Dalam memecahkan masalah tersebut, perlu ditegaskan bahwa meskipun proses yang dilalui antara keduanya memiliki persamaan, yakni pertemuan sperma dan ovum berproses dalam tabung gelas tetapi setelah terjadi pembuahan, sel yang tercampur tersebut dimasukkan dalam rahim wanita lain, sehingga dalam hal tersebut terlibat unsur ketiga selain suami isteri yang sah.
Sungguhpun penyewaan rahim tersebut manfaat yang besar tetapi keburukan yang ditimbulkan jauh lebih besar dari manfaatnya. Karenanya masalah ini dapat dianalogikan dengan khamar dan judi, yakni keburukan lebih besar daripada manfaatnya, maka keduanya dilarang oleh Allah SWT.
Keburukan atau bahaya dalam penyewaan rahim adalah kacaunya status anak. Siapa yang berhak menjadi ibu sejati, apakah ibu genetis atau ibu penghamil? Salah satu hal yang jelas dan pasti adalah keduanya tidak memenuhi syarat menjadi ibu sejati.

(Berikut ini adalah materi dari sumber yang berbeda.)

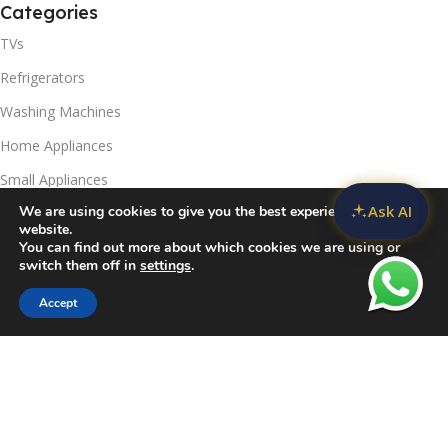
Categories
TVs
Refrigerators
Washing Machines
Home Appliances
Small Appliances
Ask AI
We are using cookies to give you the best experience on our
Useful Links
website.
You can find out more about which cookies we are using or
Contact Us
switch them off in
settings
.
Privacy Policy
Accept
Sidebar
Compare
Wishlist
Cart
Delivery & Return
Refunds Policy
Blog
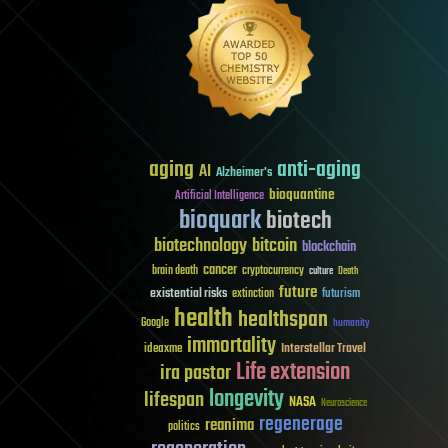
aging
anti-aging
AI
Alzheimer's
bioquantine
Artificial Intelligence
bioquark
biotech
biotechnology
bitcoin
blockchain
cancer
brain death
cryptocurrency
culture
Death
future
existential risks
futurism
extinction
health
healthspan
Google
humanity
immortality
Interstellar Travel
ideaxme
Life extension
ira pastor
longevity
lifespan
NASA
Neuroscience
regenerage
reanima
politics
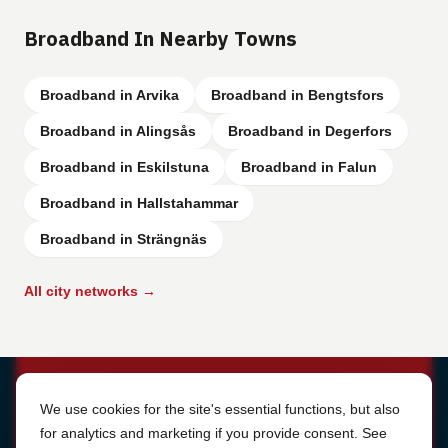
Broadband In Nearby Towns
Broadband in Arvika
Broadband in Bengtsfors
Broadband in Alingsås
Broadband in Degerfors
Broadband in Eskilstuna
Broadband in Falun
Broadband in Hallstahammar
Broadband in Strängnäs
All city networks →
Cookie Settings
We use cookies for the site's essential functions, but also
for analytics and marketing if you provide consent. See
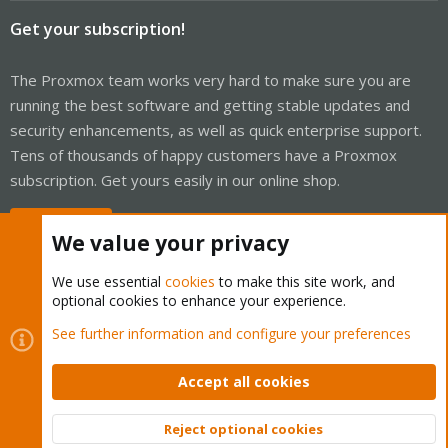
Get your subscription!
The Proxmox team works very hard to make sure you are
running the best software and getting stable updates and
security enhancements, as well as quick enterprise support.
Tens of thousands of happy customers have a Proxmox
subscription. Get yours easily in our online shop.
Buy now!
We value your privacy
We use essential
cookies
to make this site work, and
optional cookies to enhance your experience.
Cookies
Proxmox Support Forum - Light Mode
See further information and configure your preferences
Contact us
Terms and rules
Privacy policy
Help
Home
R
S
Accept all cookies
S
®
Community platform by XenForo
© 2010-2026 XenForo Ltd.
Reject optional cookies
Top
Bott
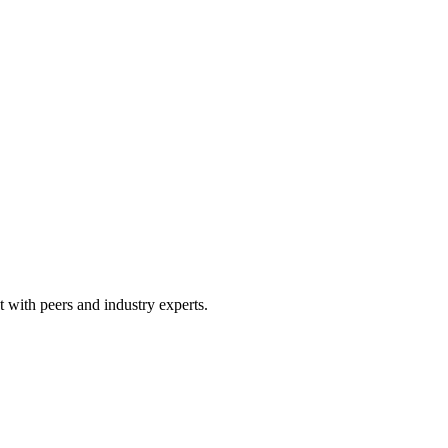
 with peers and industry experts.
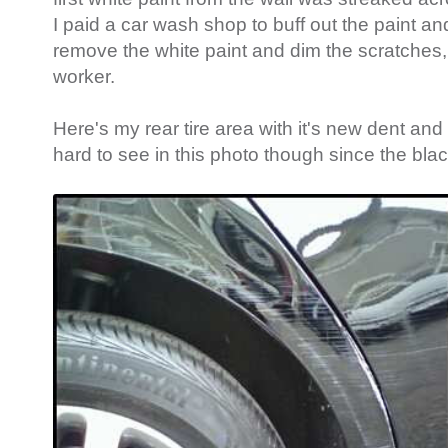
I paid a car wash shop to buff out the paint an
remove the white paint and dim the scratches, 
worker.
Here's my rear tire area with it's new dent and s
hard to see in this photo though since the black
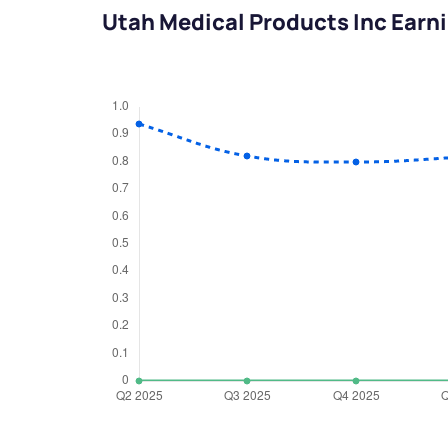
Utah Medical Products Inc Earn
We would
from yo
Have something ni
you have any ques
love to start a di
helpdesk@ppre
+91 70393 258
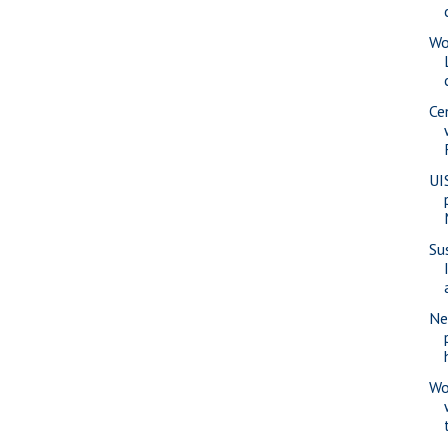
Wo
Ce
UI
Su
Ne
Wo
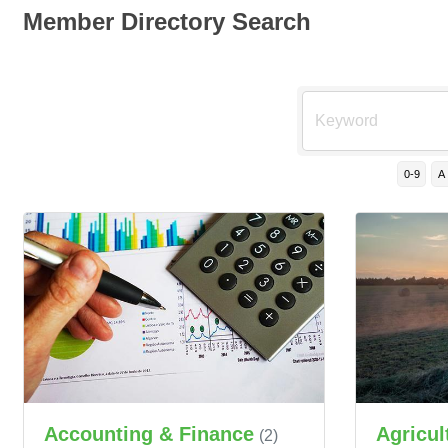
Member Directory Search
0-9
A
Accounting & Finance
Agricul
(2)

Bahaya lain yang diakibatkan oleh penyewaan rahim adalah persengketaan antara kedua ibu, yakni keduanya ingin memiliki anak tersebut. Ibu genetik ingin memiliki anak tersebut karena berasal dari ovumnya. Sedangkan ibu penghamil merasa lebih berhak karena ia susah payah mengandung dan melahirkannya. Persengketaan ini telah terjadi di Amerika dan Afrika.